# Document text
Is there any real moral difference between killing & eating a pig & a dolphin?

Dolphins (the mammal not the fish) and pigs are both relatively intelligent animals. We eat pigs with gusto, and yet tend to be deferential to the dolphin in or moral calculus about what is, and is not, appropriate to eat.

If relative intelligence is the discriminator metric as to what it is morally acceptable to kill and eat, and both are available for killing and eating, why should the dolphin get a pass and the pig get barbecue sauce?

I think it is illogical.

The reasons people behave this way:
a) People are irrational
b) Social inertia: people are “used to” eating pigs

(and I eat pork, so I’m one of the irrational ones)

I’m not sure why Americans don’t eat dolphin, but I’m skeptical that it’s because of a moral decision. I think it’s more likely that it’s because they’re more or less made of blubber which most Americans (Alaskan indian tribes excepted) don’t find to be particularily palatable.

# Problem description
Rewrite the passage of the pig-and-dolphin text starting with "I think it is" and going on through "the irrational ones)", putting "unreasonable" wherever "irrational" appears.

# Data to examine
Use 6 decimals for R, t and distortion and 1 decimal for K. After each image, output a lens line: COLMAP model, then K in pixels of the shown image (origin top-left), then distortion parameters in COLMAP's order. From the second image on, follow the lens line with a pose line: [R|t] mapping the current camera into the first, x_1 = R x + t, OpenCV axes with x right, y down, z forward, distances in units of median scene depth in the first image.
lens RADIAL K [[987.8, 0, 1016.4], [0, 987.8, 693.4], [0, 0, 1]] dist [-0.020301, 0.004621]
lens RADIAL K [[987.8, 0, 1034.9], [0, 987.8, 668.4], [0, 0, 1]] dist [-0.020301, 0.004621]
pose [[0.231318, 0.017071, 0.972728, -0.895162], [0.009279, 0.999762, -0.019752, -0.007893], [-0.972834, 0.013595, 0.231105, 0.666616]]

...

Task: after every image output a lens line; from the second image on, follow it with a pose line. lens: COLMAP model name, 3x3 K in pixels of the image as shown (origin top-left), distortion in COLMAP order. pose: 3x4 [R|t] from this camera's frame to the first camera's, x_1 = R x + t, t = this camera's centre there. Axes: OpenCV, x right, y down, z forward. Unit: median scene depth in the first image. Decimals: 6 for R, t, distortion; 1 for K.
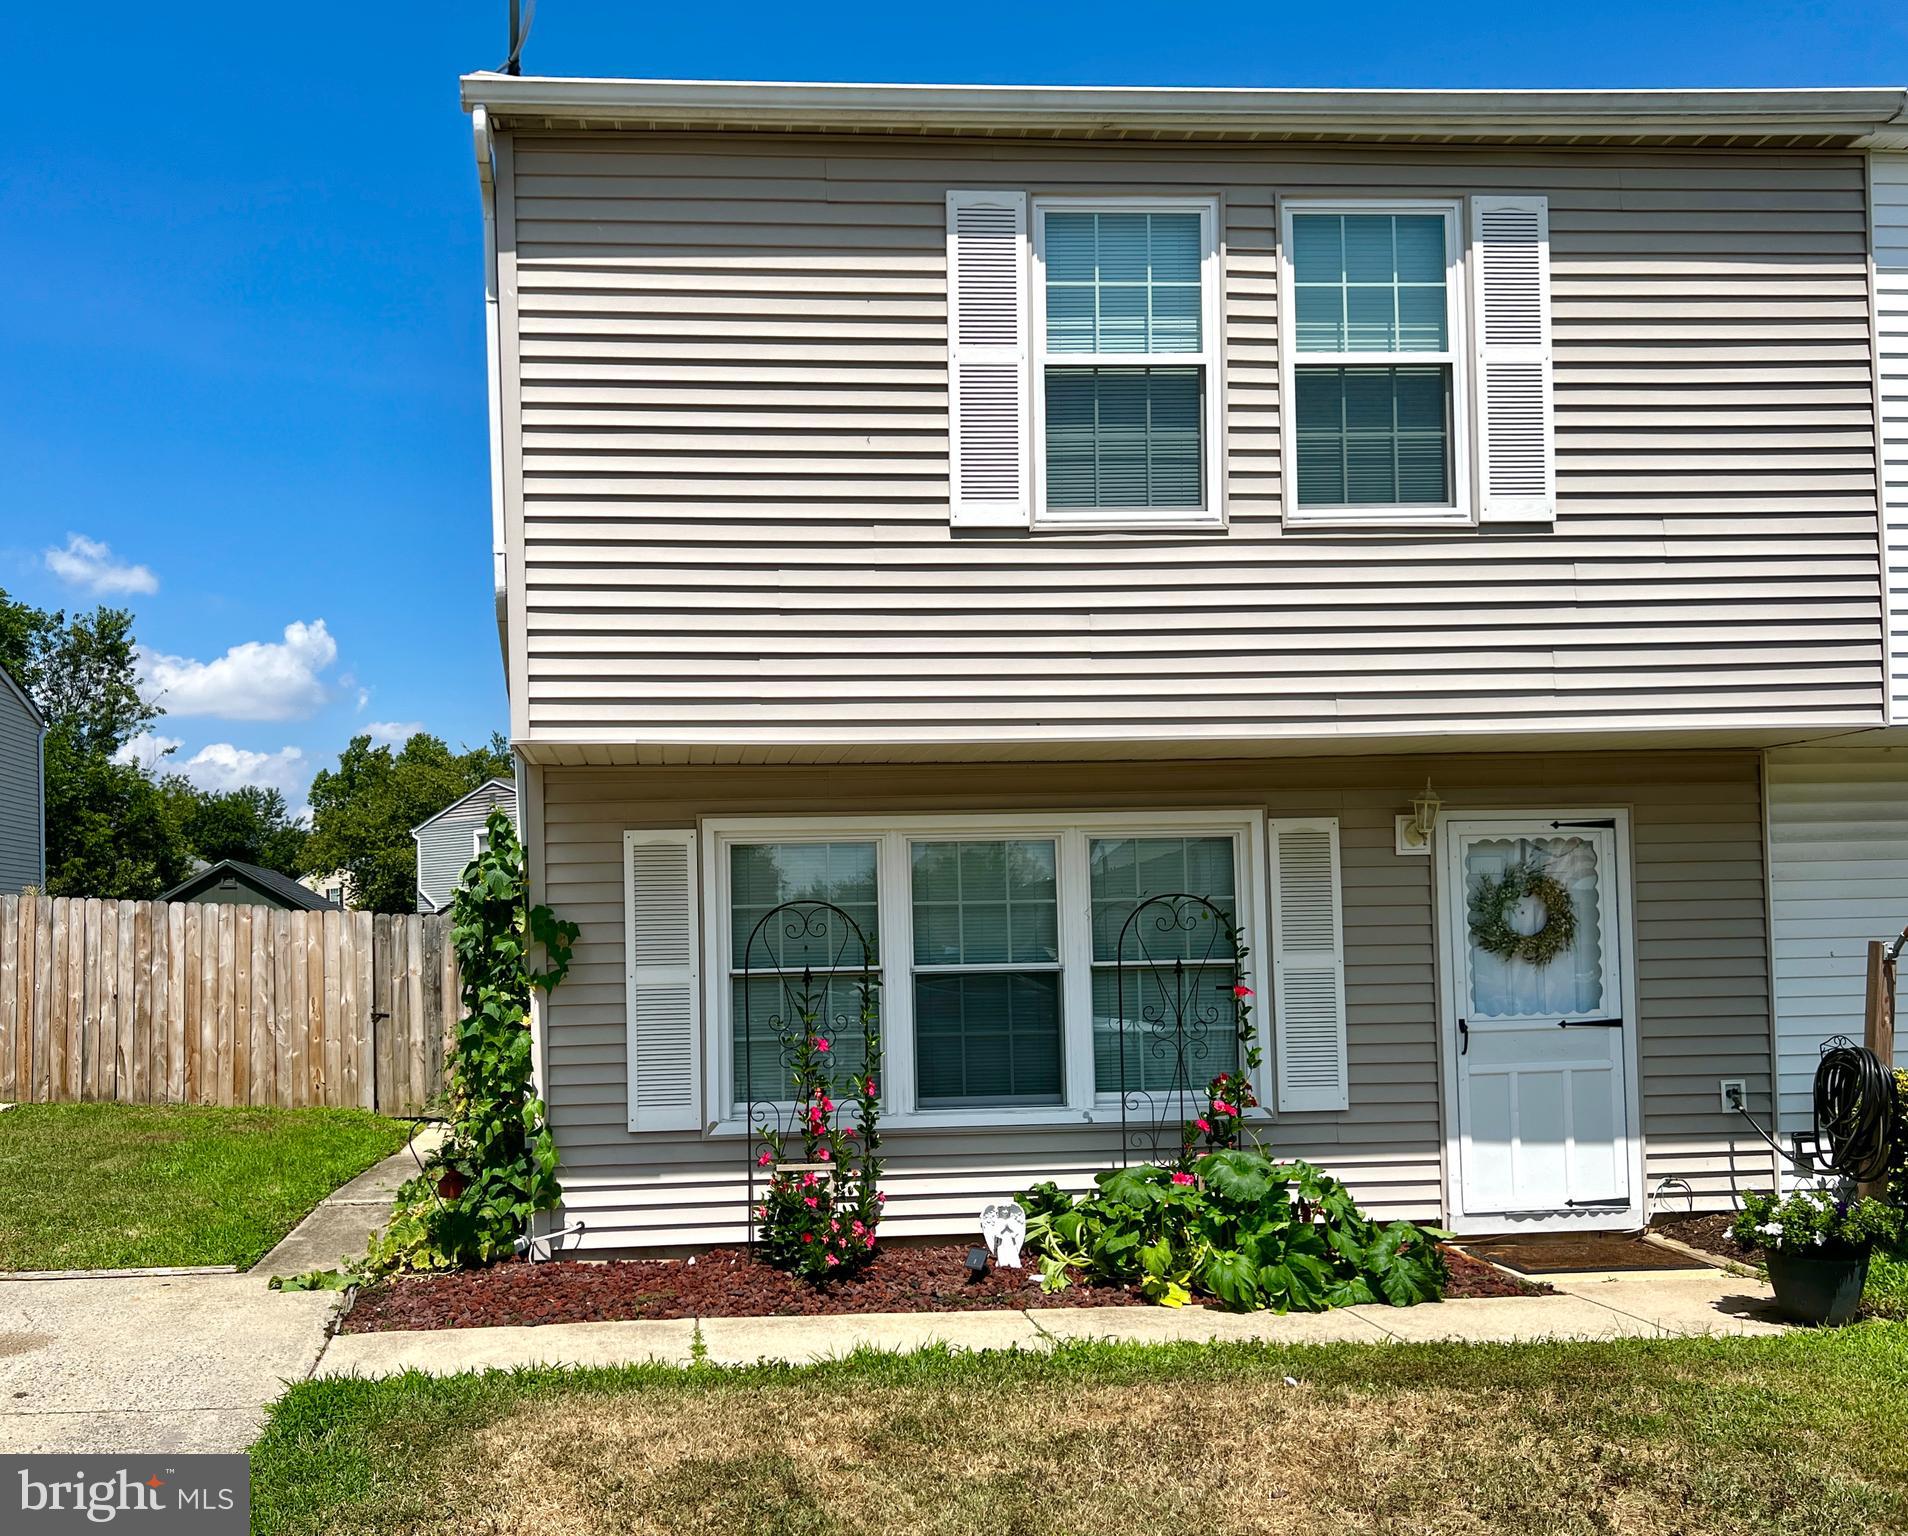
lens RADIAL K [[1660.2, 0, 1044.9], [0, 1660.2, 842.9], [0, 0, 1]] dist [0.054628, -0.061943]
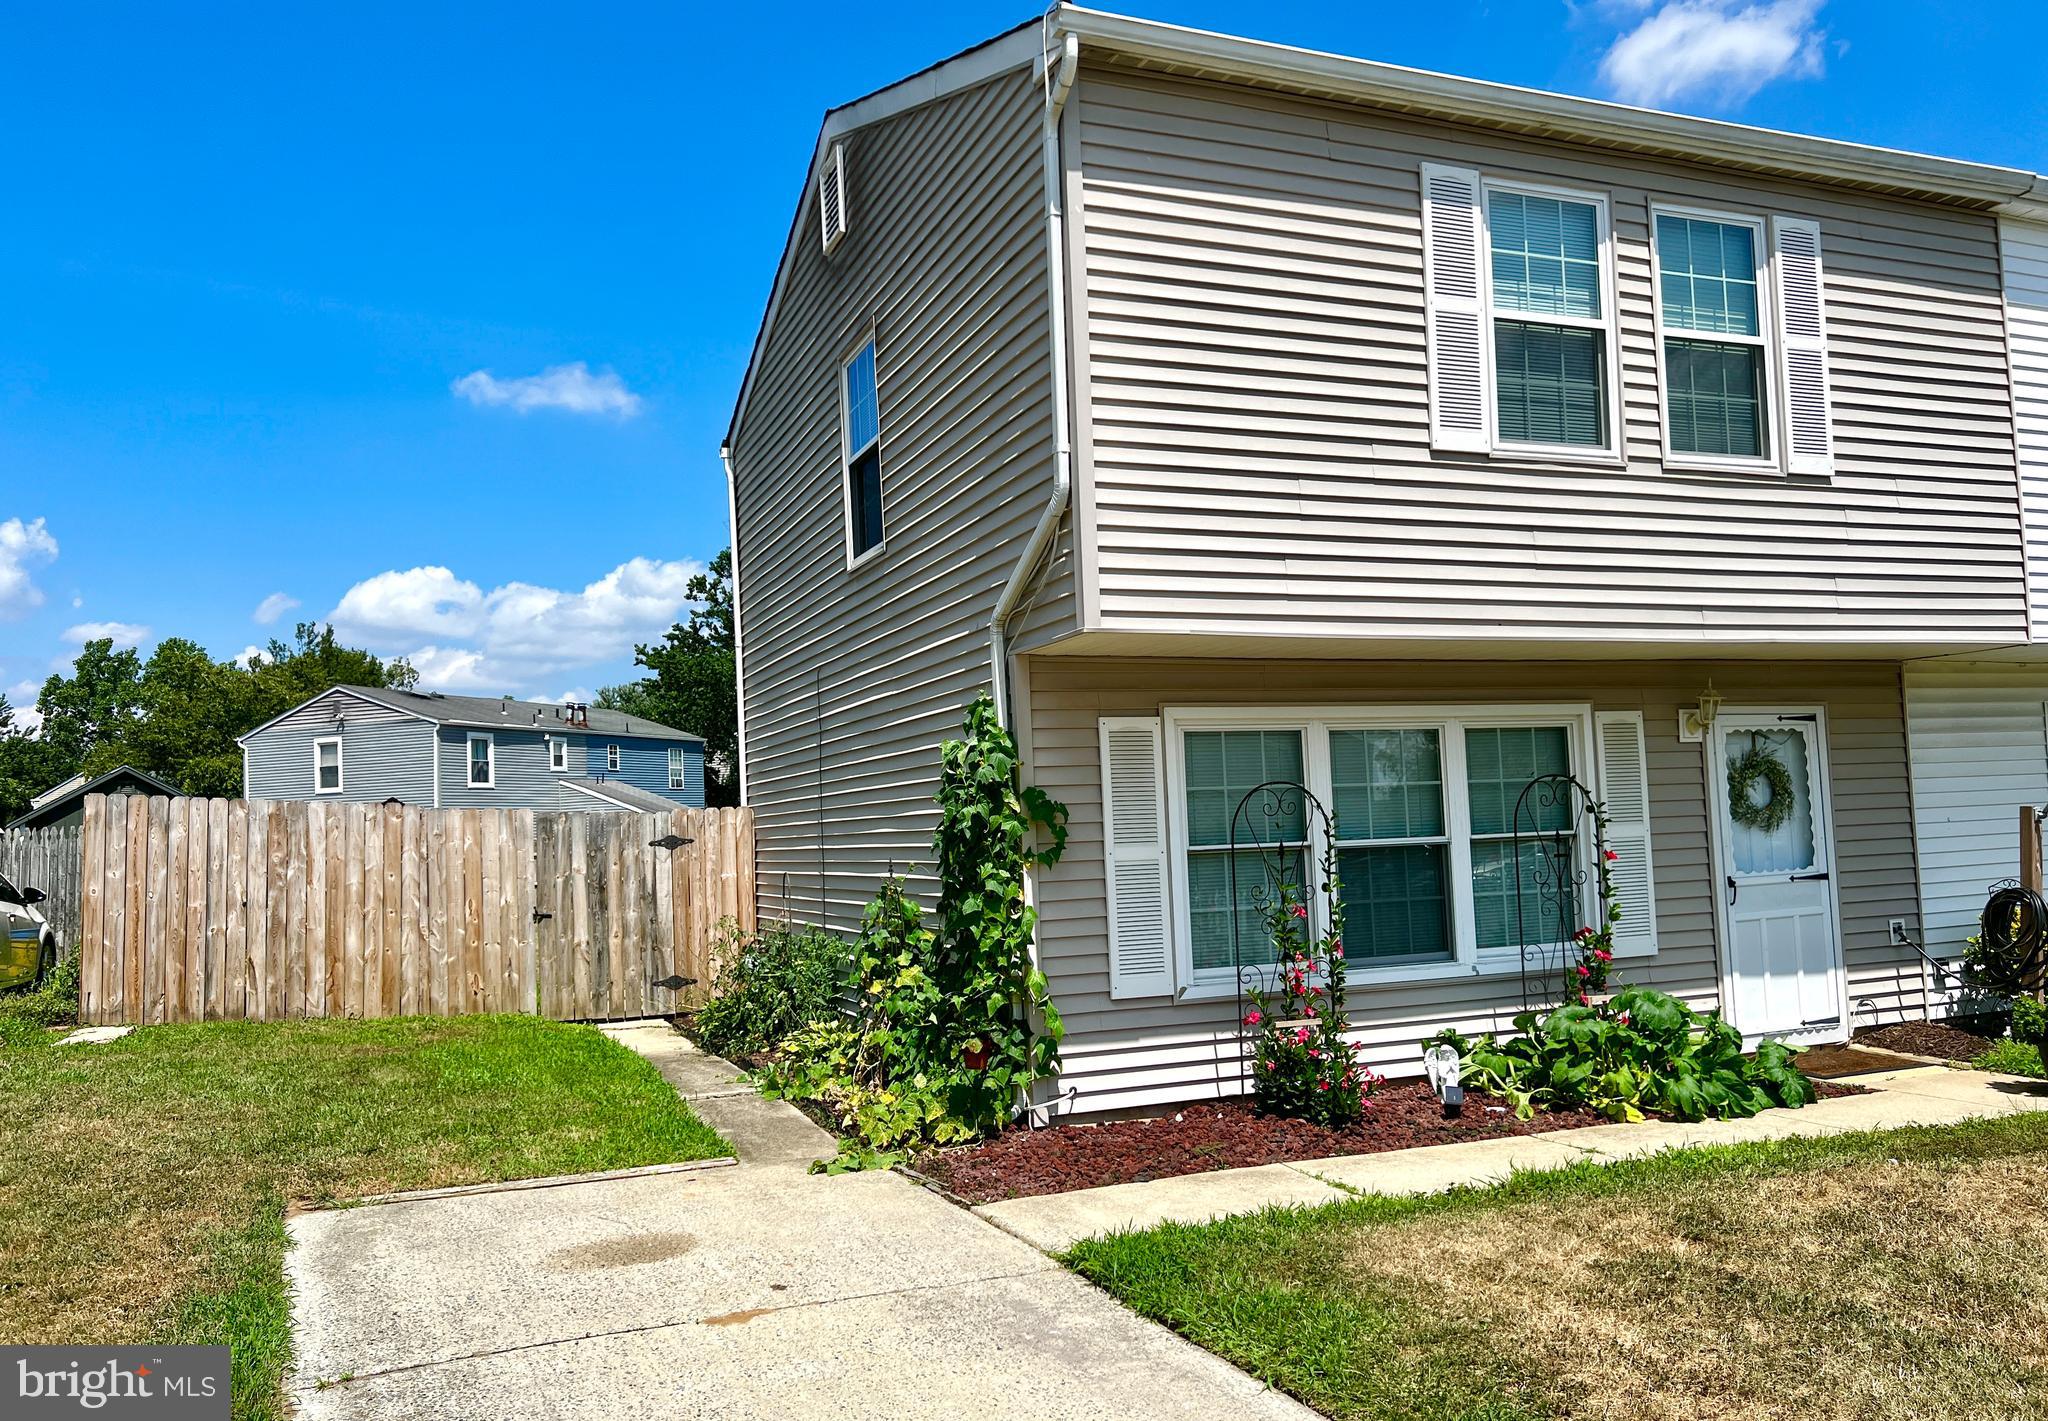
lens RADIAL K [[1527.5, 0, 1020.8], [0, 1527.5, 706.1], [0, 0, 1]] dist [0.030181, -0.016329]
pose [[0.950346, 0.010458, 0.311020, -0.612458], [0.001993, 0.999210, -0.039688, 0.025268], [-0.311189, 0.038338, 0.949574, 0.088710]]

# Task result
I think it is illogical.

The reasons people behave this way:
a) People are unreasonable
b) Social inertia: people are “used to” eating pigs

(and I eat pork, so I’m one of the unreasonable ones)